Cuando era pequeña todos me decían que era especial. Me decían con ilusión que era muy lista, que sacaba muy buenas notas. Creían que sería capaz de hacer cualquier cosa que quisiera, que tenía talento. Yo también lo creía. En el colegio, el instituto y especialmente el Bachillerato, me lo creí más aún. Estudiaba incansablemente, sacaba buenas notas, los profes y mis compañeros me tenían cariño sin yo proponérmelo.

Un día, uno de los últimos días del Bachiller, en clase de Literatura Universal, jugamos a una especie de juego en el que teníamos que hablar y responder preguntas sobre los libros del temario y sobre nuestros compañeros. Una de las pruebas era describir a cada uno de tus compañeros en una palabra. Esta le toco a una chica que se llamaba Laura. No teníamos mucha relación, pero yo la admiraba un poco. Se la veía muy libre y era tremendamente creativa. Sus comentarios de texto eran ingeniosos y divertidos. Debería admitir que le tenía un poco de envidia. Cuando llegó el turno de adjudicarme una palabra, ni se lo pensó: «Brillantez», dijo con la sonrisa orgullosa que proporciona el saber que tienes una certeza absoluta. Mis compañeros, que eran solo 6, y la profesora asintieron sorprendidos.
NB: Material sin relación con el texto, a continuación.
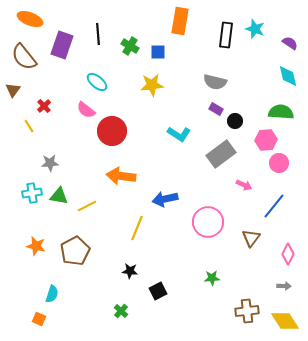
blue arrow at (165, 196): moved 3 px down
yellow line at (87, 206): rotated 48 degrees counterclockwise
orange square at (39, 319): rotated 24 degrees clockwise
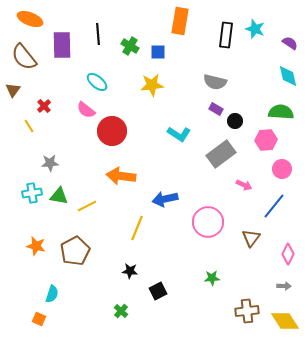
purple rectangle at (62, 45): rotated 20 degrees counterclockwise
pink circle at (279, 163): moved 3 px right, 6 px down
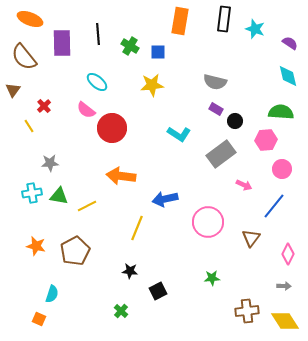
black rectangle at (226, 35): moved 2 px left, 16 px up
purple rectangle at (62, 45): moved 2 px up
red circle at (112, 131): moved 3 px up
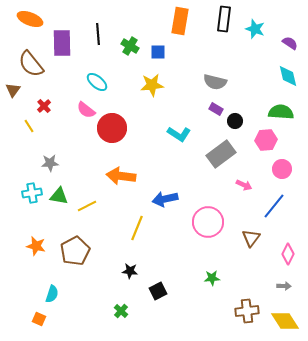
brown semicircle at (24, 57): moved 7 px right, 7 px down
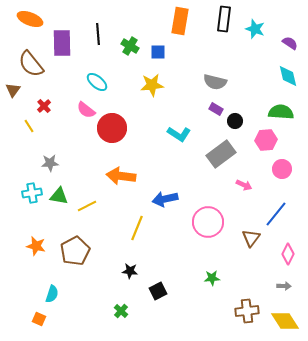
blue line at (274, 206): moved 2 px right, 8 px down
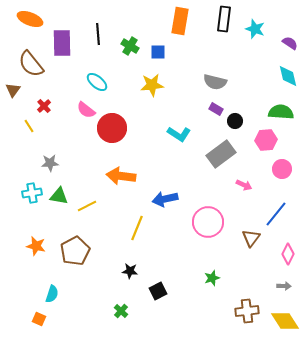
green star at (212, 278): rotated 14 degrees counterclockwise
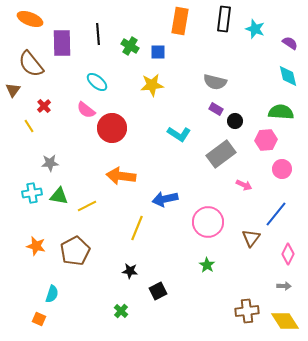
green star at (212, 278): moved 5 px left, 13 px up; rotated 21 degrees counterclockwise
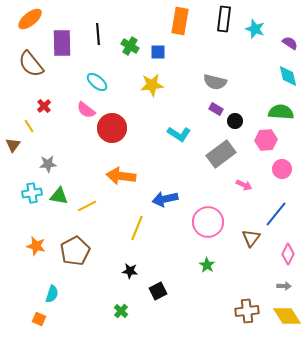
orange ellipse at (30, 19): rotated 60 degrees counterclockwise
brown triangle at (13, 90): moved 55 px down
gray star at (50, 163): moved 2 px left, 1 px down
yellow diamond at (285, 321): moved 2 px right, 5 px up
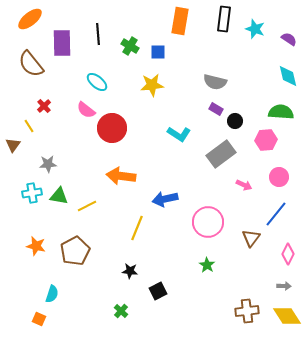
purple semicircle at (290, 43): moved 1 px left, 4 px up
pink circle at (282, 169): moved 3 px left, 8 px down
Como quien descubre una verdad tremendamente obvia, que ha estado delante de sus narices todo el tiempo y no han sido capaces de ver. 
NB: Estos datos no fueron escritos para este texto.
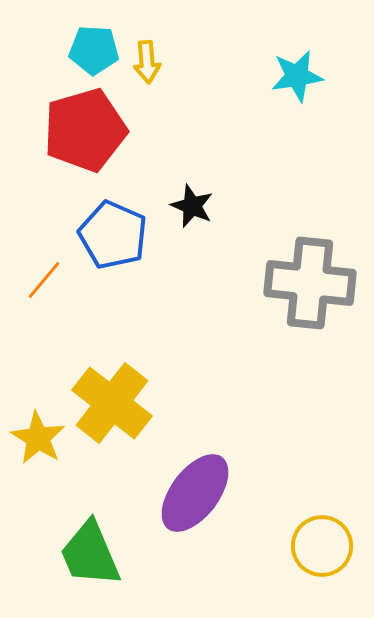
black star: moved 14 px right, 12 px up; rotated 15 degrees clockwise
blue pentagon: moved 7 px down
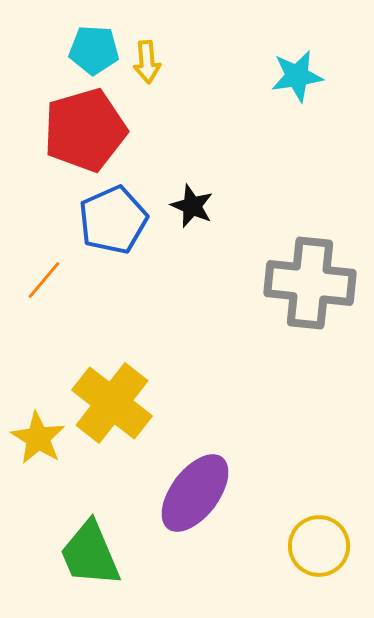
blue pentagon: moved 15 px up; rotated 24 degrees clockwise
yellow circle: moved 3 px left
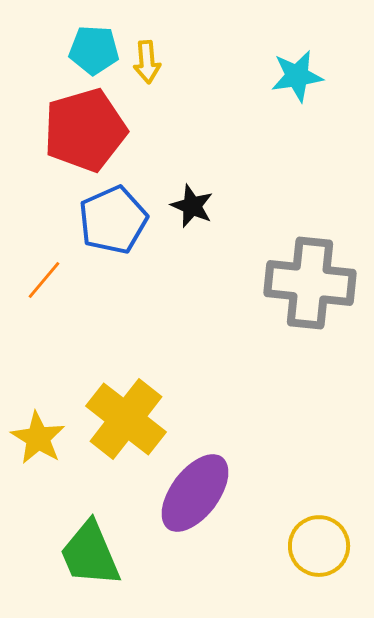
yellow cross: moved 14 px right, 16 px down
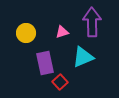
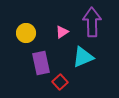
pink triangle: rotated 16 degrees counterclockwise
purple rectangle: moved 4 px left
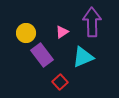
purple rectangle: moved 1 px right, 8 px up; rotated 25 degrees counterclockwise
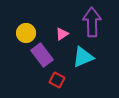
pink triangle: moved 2 px down
red square: moved 3 px left, 2 px up; rotated 21 degrees counterclockwise
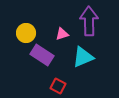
purple arrow: moved 3 px left, 1 px up
pink triangle: rotated 16 degrees clockwise
purple rectangle: rotated 20 degrees counterclockwise
red square: moved 1 px right, 6 px down
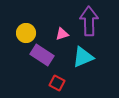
red square: moved 1 px left, 3 px up
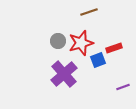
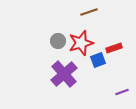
purple line: moved 1 px left, 5 px down
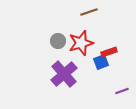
red rectangle: moved 5 px left, 4 px down
blue square: moved 3 px right, 2 px down
purple line: moved 1 px up
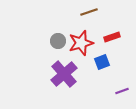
red rectangle: moved 3 px right, 15 px up
blue square: moved 1 px right
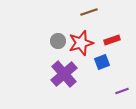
red rectangle: moved 3 px down
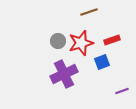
purple cross: rotated 16 degrees clockwise
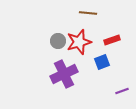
brown line: moved 1 px left, 1 px down; rotated 24 degrees clockwise
red star: moved 2 px left, 1 px up
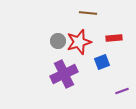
red rectangle: moved 2 px right, 2 px up; rotated 14 degrees clockwise
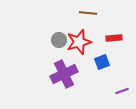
gray circle: moved 1 px right, 1 px up
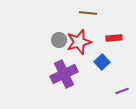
blue square: rotated 21 degrees counterclockwise
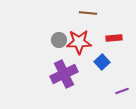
red star: rotated 15 degrees clockwise
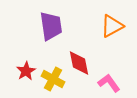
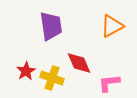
red diamond: rotated 12 degrees counterclockwise
yellow cross: moved 1 px left, 1 px up; rotated 10 degrees counterclockwise
pink L-shape: rotated 60 degrees counterclockwise
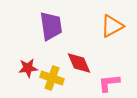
red star: moved 2 px right, 3 px up; rotated 24 degrees clockwise
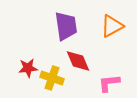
purple trapezoid: moved 15 px right
red diamond: moved 1 px left, 2 px up
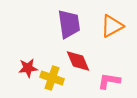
purple trapezoid: moved 3 px right, 2 px up
pink L-shape: moved 2 px up; rotated 15 degrees clockwise
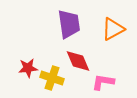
orange triangle: moved 1 px right, 3 px down
pink L-shape: moved 6 px left, 1 px down
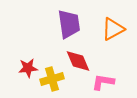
yellow cross: moved 1 px down; rotated 35 degrees counterclockwise
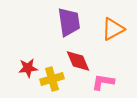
purple trapezoid: moved 2 px up
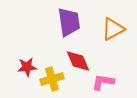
red star: moved 1 px left, 1 px up
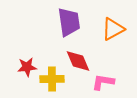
yellow cross: rotated 15 degrees clockwise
Por mi parte, me avergüenza un poco reconocer que lo primero que se me paso por la cabeza fue «¿Esa palabra de verdad existe?». Luego simplemente lo di por sentado. Laura verdaderamente tenía un don con las palabras. Si no existía, ella la creo para mi. Y con eso me vale. 

Más tarde me sentí halagada, halagadísima. Mi cabeza no podía estar mas alta ese día. Esto me duró solo unos días claro. La selectividad venía pronto y yo estaba demasiado ocupada teniendo una crisis existencial. No tarde demasiado en descubrir que yo carecía de «brillantez». 

No solo eso, sino que cuando entré en la universidad me di cuenta que no era tan lista, ni la mejor estudiante, ni la mejor en literatura, ni siquiera hice muchos amigos. Y a día de hoy creo que ningún profesor supiera cómo me llamo. Entonces comprendí cuál era mi virtud, que se había disfrazado de capacidades y talentos que no tenían nada que ver. Mi virtud era puramente biológica: La adaptación. 

Yo no soy lista, ni culta, ni siquiera tengo la motivación ni la fuerza. Yo me adapto: Me adapto a los propósitos de una asignatura, me adapto a la idea de alumno ejemplar de cada profesor, me adapto a la clase, me adapto a la gente, me adapto a la vida. Me adapto a los roles que se me han ido dando. Como un camaleón pero menos chulo, y mucho, mucho más triste. 

Lo pero es que con el trascurso de mis años universitarios perdí esta mi única virtud. Al menos la única notable. Tuve una revelación. Lo mío ni siquiera natural o innato, era una versión un poco mierda del instinto de supervivencia. Yo no era nada especial. 

A Laura le gustaba cómo sonaba la palabra «sangriento». La pronunciaba como masticando. A mi no se me ocurre ninguna palabra que me guste en especial. Supongo que ahí esta la diferencia.